*EXERCISE INSTRUCTIONS*. Reproduce every line of text in the listing below without changing anything, and leave out the pictures.

*SUPPLIED MATERIAL*.
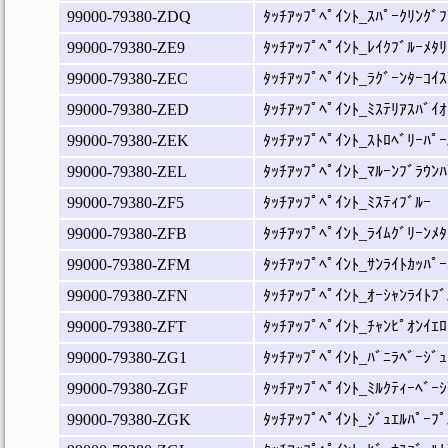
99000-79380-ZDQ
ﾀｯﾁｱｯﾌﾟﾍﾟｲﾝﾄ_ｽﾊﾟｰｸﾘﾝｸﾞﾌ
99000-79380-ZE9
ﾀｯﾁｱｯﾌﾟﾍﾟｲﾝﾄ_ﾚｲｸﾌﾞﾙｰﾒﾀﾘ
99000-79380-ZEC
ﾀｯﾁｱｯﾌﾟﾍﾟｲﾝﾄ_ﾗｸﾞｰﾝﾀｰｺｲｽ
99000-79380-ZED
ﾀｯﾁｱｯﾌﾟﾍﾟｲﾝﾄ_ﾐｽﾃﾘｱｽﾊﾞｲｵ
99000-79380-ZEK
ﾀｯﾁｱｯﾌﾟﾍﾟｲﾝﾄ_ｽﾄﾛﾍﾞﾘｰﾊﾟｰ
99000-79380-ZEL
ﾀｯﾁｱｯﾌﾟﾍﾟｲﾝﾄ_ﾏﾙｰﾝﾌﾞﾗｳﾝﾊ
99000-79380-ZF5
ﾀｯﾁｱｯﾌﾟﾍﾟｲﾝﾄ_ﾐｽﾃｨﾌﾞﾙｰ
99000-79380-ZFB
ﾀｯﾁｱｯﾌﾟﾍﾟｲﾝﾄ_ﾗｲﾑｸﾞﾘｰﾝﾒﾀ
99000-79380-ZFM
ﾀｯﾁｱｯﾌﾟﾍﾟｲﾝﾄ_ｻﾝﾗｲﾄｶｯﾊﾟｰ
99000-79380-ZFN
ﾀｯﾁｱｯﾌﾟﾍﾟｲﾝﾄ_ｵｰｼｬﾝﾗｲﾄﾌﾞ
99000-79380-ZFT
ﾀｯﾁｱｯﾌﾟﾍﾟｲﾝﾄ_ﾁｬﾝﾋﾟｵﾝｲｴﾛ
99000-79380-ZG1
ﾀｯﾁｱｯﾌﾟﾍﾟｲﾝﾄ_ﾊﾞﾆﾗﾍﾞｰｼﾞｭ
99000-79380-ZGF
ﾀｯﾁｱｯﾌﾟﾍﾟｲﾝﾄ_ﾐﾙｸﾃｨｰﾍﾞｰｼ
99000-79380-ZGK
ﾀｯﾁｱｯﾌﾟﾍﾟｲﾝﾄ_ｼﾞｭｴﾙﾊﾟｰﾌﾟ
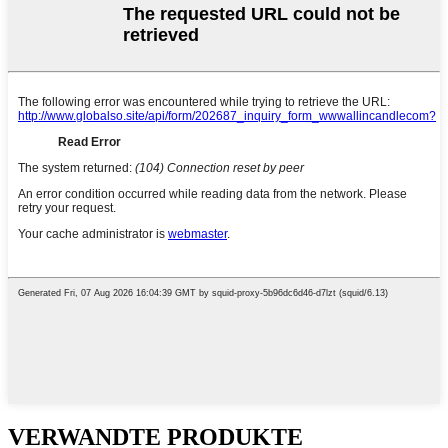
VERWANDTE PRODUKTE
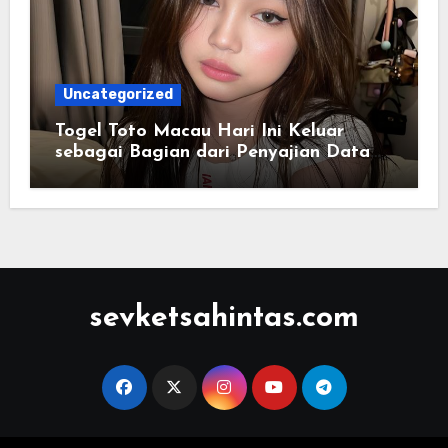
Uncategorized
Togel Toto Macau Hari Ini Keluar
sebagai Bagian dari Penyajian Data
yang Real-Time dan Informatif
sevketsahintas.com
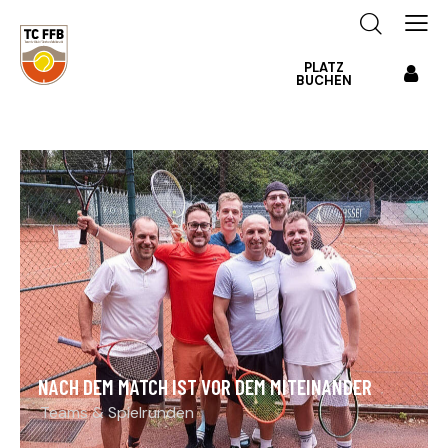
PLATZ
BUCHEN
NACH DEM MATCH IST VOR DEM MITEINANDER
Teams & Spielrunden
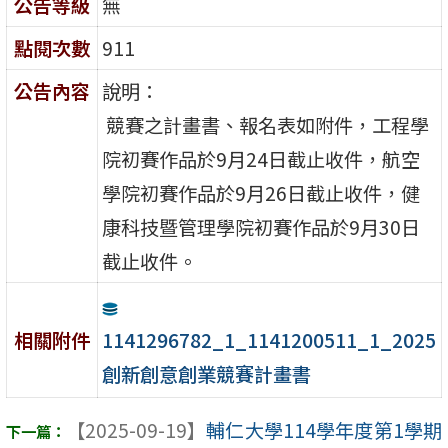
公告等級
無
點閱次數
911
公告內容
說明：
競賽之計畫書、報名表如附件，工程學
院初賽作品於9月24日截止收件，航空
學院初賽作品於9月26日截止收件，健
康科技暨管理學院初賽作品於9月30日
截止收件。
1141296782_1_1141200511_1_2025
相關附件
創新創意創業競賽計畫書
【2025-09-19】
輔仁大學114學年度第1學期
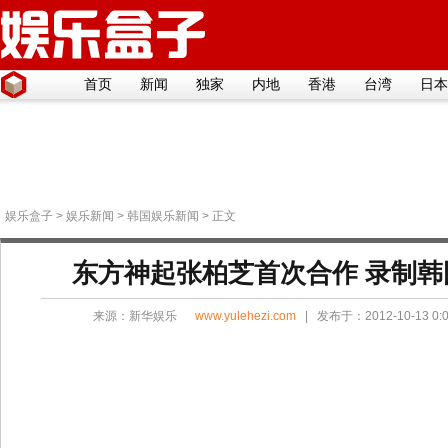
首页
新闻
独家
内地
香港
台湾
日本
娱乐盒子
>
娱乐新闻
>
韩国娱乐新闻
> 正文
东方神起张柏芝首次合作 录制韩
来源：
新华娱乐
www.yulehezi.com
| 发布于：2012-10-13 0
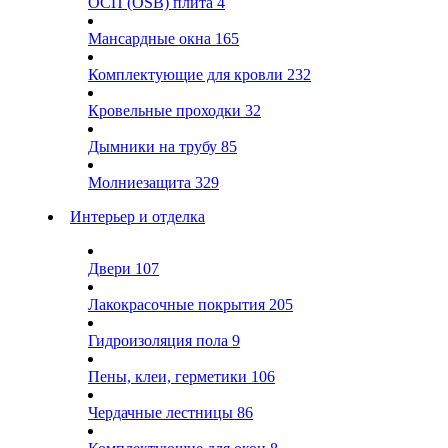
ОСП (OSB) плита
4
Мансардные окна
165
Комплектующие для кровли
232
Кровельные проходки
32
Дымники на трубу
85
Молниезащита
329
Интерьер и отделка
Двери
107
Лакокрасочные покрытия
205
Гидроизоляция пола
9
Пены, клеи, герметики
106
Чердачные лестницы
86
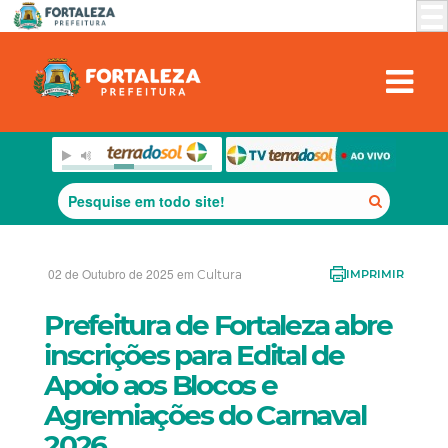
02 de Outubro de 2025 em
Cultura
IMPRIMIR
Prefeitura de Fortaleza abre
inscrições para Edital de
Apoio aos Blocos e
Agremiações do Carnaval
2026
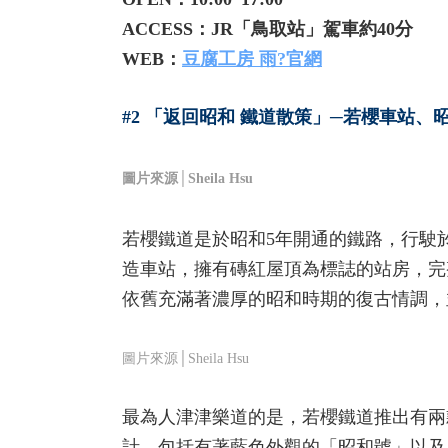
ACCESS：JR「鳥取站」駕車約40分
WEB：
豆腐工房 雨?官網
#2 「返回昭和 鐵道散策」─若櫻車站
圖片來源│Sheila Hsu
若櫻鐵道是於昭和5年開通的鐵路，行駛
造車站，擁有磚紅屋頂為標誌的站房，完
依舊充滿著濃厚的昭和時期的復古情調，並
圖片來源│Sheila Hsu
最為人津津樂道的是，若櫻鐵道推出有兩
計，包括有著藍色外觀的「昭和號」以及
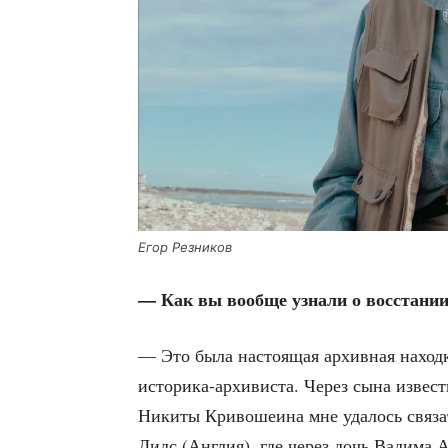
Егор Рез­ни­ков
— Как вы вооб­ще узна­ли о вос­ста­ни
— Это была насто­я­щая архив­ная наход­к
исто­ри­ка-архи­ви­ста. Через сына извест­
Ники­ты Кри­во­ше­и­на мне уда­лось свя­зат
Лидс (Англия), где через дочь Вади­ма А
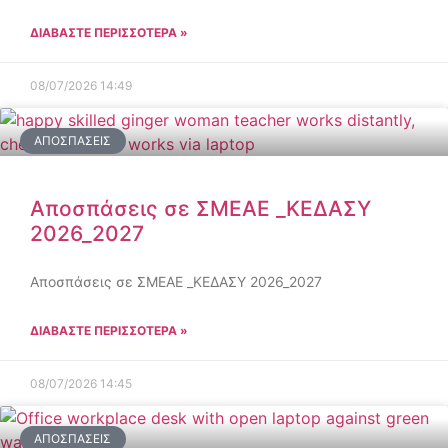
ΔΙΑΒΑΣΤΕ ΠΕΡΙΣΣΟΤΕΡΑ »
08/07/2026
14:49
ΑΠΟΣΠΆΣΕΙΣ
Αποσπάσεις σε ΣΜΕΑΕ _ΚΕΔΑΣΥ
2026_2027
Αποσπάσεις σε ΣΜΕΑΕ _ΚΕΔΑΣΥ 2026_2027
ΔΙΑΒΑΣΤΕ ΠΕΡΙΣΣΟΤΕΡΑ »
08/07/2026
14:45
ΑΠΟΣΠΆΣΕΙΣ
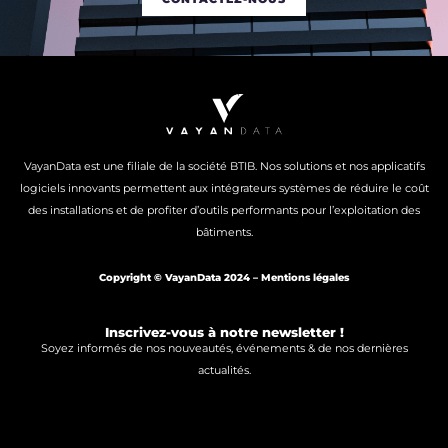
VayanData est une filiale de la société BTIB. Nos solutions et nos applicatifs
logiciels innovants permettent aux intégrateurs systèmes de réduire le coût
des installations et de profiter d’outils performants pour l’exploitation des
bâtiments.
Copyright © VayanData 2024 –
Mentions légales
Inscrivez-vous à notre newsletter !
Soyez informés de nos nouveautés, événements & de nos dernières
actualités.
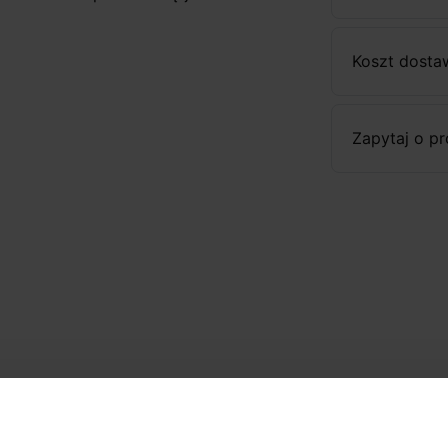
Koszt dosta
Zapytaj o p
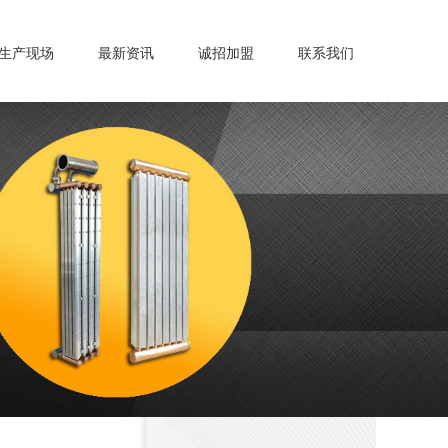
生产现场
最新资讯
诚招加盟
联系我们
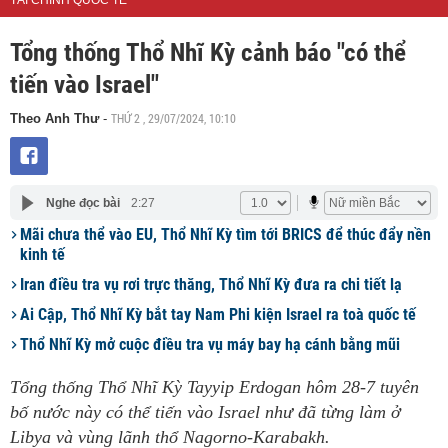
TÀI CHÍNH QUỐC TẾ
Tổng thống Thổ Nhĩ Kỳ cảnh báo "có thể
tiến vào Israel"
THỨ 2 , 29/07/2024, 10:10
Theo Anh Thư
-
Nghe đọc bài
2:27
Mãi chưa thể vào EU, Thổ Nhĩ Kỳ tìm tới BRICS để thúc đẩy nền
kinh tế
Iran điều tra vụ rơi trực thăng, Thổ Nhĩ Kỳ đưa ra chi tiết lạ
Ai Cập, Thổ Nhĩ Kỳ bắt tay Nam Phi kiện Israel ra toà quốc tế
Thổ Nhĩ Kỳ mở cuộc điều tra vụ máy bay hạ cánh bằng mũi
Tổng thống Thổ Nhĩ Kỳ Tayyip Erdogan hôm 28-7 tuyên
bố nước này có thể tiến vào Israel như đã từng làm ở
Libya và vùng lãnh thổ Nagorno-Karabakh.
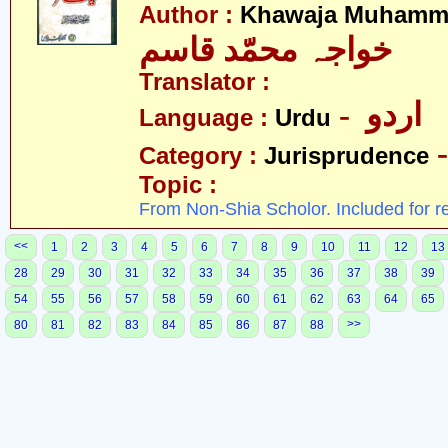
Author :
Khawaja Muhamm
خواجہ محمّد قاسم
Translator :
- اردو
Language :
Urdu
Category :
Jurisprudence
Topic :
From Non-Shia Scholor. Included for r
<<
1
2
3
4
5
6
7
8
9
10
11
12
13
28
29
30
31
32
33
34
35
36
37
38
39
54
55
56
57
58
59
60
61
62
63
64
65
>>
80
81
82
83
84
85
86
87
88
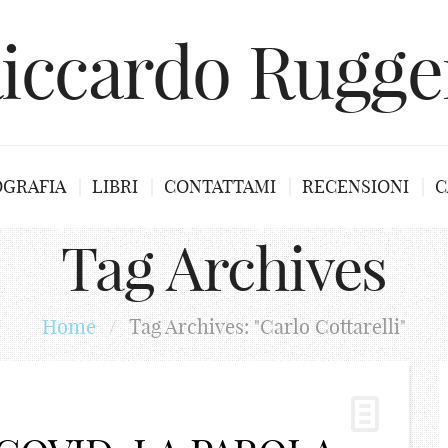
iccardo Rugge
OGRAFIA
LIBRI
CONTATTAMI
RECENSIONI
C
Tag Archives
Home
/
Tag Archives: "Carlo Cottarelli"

*FINISHED EXERCISE*.
99000-79380-ZDQ
ﾀｯﾁｱｯﾌﾟﾍﾟｲﾝﾄ_ｽﾊﾟｰｸﾘﾝｸﾞﾌ
99000-79380-ZE9
ﾀｯﾁｱｯﾌﾟﾍﾟｲﾝﾄ_ﾚｲｸﾌﾞﾙｰﾒﾀﾘ
99000-79380-ZEC
ﾀｯﾁｱｯﾌﾟﾍﾟｲﾝﾄ_ﾗｸﾞｰﾝﾀｰｺｲｽ
99000-79380-ZED
ﾀｯﾁｱｯﾌﾟﾍﾟｲﾝﾄ_ﾐｽﾃﾘｱｽﾊﾞｲｵ
99000-79380-ZEK
ﾀｯﾁｱｯﾌﾟﾍﾟｲﾝﾄ_ｽﾄﾛﾍﾞﾘｰﾊﾟｰ
99000-79380-ZEL
ﾀｯﾁｱｯﾌﾟﾍﾟｲﾝﾄ_ﾏﾙｰﾝﾌﾞﾗｳﾝﾊ
99000-79380-ZF5
ﾀｯﾁｱｯﾌﾟﾍﾟｲﾝﾄ_ﾐｽﾃｨﾌﾞﾙｰ
99000-79380-ZFB
ﾀｯﾁｱｯﾌﾟﾍﾟｲﾝﾄ_ﾗｲﾑｸﾞﾘｰﾝﾒﾀ
99000-79380-ZFM
ﾀｯﾁｱｯﾌﾟﾍﾟｲﾝﾄ_ｻﾝﾗｲﾄｶｯﾊﾟｰ
99000-79380-ZFN
ﾀｯﾁｱｯﾌﾟﾍﾟｲﾝﾄ_ｵｰｼｬﾝﾗｲﾄﾌﾞ
99000-79380-ZFT
ﾀｯﾁｱｯﾌﾟﾍﾟｲﾝﾄ_ﾁｬﾝﾋﾟｵﾝｲｴﾛ
99000-79380-ZG1
ﾀｯﾁｱｯﾌﾟﾍﾟｲﾝﾄ_ﾊﾞﾆﾗﾍﾞｰｼﾞｭ
99000-79380-ZGF
ﾀｯﾁｱｯﾌﾟﾍﾟｲﾝﾄ_ﾐﾙｸﾃｨｰﾍﾞｰｼ
99000-79380-ZGK
ﾀｯﾁｱｯﾌﾟﾍﾟｲﾝﾄ_ｼﾞｭｴﾙﾊﾟｰﾌﾟ
VERWANDTE PRODUKTE
Uncategorized
Togel Toto Macau Hari Ini Keluar
sebagai Bagian dari Penyajian Data
yang Real-Time dan Informatif
sevketsahintas.com
PLATZ
BUCHEN
NACH DEM MATCH IST VOR DEM MITEINANDER
Teams & Spielrunden
公告等級
無
點閱次數
911
公告內容
說明：
競賽之計畫書、報名表如附件，工程學
院初賽作品於9月24日截止收件，航空
學院初賽作品於9月26日截止收件，健
康科技暨管理學院初賽作品於9月30日
截止收件。
1141296782_1_1141200511_1_2025
相關附件
創新創意創業競賽計畫書
【2025-09-19】
輔仁大學114學年度第1學期
首页
新闻
独家
内地
香港
台湾
日本
娱乐盒子
>
娱乐新闻
>
韩国娱乐新闻
> 正文
东方神起张柏芝首次合作 录制韩
来源：
新华娱乐
www.yulehezi.com
| 发布于：2012-10-13 0
ОСП (OSB) плита
4
Мансардные окна
165
Комплектующие для кровли
232
Кровельные проходки
32
Дымники на трубу
85
Молниезащита
329
Интерьер и отделка
Двери
107
Лакокрасочные покрытия
205
Гидроизоляция пола
9
Пены, клеи, герметики
106
Чердачные лестницы
86
02 de Outubro de 2025 em
Cultura
IMPRIMIR
Prefeitura de Fortaleza abre
inscrições para Edital de
Apoio aos Blocos e
Agremiações do Carnaval
2026
ACCESS：JR「鳥取站」駕車約40分
WEB：
豆腐工房 雨?官網
#2 「返回昭和 鐵道散策」─若櫻車站
圖片來源│Sheila Hsu
若櫻鐵道是於昭和5年開通的鐵路，行駛
造車站，擁有磚紅屋頂為標誌的站房，完
依舊充滿著濃厚的昭和時期的復古情調，並
圖片來源│Sheila Hsu
最為人津津樂道的是，若櫻鐵道推出有兩
計，包括有著藍色外觀的「昭和號」以及
Егор Рез­ни­ков
— Как вы вооб­ще узна­ли о вос­ста­ни
— Это была насто­я­щая архив­ная наход­к
исто­ри­ка-архи­ви­ста. Через сына извест­
Ники­ты Кри­во­ше­и­на мне уда­лось свя­зат
Лидс (Англия), где через дочь Вади­ма А
ΔΙΑΒΑΣΤΕ ΠΕΡΙΣΣΟΤΕΡΑ »
08/07/2026
14:49
ΑΠΟΣΠΆΣΕΙΣ
Αποσπάσεις σε ΣΜΕΑΕ _ΚΕΔΑΣΥ
2026_2027
Αποσπάσεις σε ΣΜΕΑΕ _ΚΕΔΑΣΥ 2026_2027
ΔΙΑΒΑΣΤΕ ΠΕΡΙΣΣΟΤΕΡΑ »
08/07/2026
14:45
ΑΠΟΣΠΆΣΕΙΣ
VayanData est une filiale de la société BTIB. Nos solutions et nos applicatifs
logiciels innovants permettent aux intégrateurs systèmes de réduire le coût
des installations et de profiter d’outils performants pour l’exploitation des
bâtiments.
Copyright © VayanData 2024 –
Mentions légales
Inscrivez-vous à notre newsletter !
Soyez informés de nos nouveautés, événements & de nos dernières
actualités.
Koszt dosta
Zapytaj o p
生产现场
最新资讯
诚招加盟
联系我们
TÀI CHÍNH QUỐC TẾ
Tổng thống Thổ Nhĩ Kỳ cảnh báo "có thể
tiến vào Israel"
THỨ 2 , 29/07/2024, 10:10
Theo Anh Thư
-
Nghe đọc bài
2:27
Mãi chưa thể vào EU, Thổ Nhĩ Kỳ tìm tới BRICS để thúc đẩy nền
kinh tế
Iran điều tra vụ rơi trực thăng, Thổ Nhĩ Kỳ đưa ra chi tiết lạ
Ai Cập, Thổ Nhĩ Kỳ bắt tay Nam Phi kiện Israel ra toà quốc tế
Thổ Nhĩ Kỳ mở cuộc điều tra vụ máy bay hạ cánh bằng mũi
Tổng thống Thổ Nhĩ Kỳ Tayyip Erdogan hôm 28-7 tuyên
bố nước này có thể tiến vào Israel như đã từng làm ở
Libya và vùng lãnh thổ Nagorno-Karabakh.
Author :
Khawaja Muhamm
خواجہ محمّد قاسم
Translator :
- اردو
Language :
Urdu
Category :
Jurisprudence
Topic :
From Non-Shia Scholor. Included for r
<<
1
2
3
4
5
6
7
8
9
10
11
12
13
28
29
30
31
32
33
34
35
36
37
38
39
54
55
56
57
58
59
60
61
62
63
64
65
>>
80
81
82
83
84
85
86
87
88
iccardo Rugge
OGRAFIA
LIBRI
CONTATTAMI
RECENSIONI
C
Tag Archives
Home
/
Tag Archives: "Carlo Cottarelli"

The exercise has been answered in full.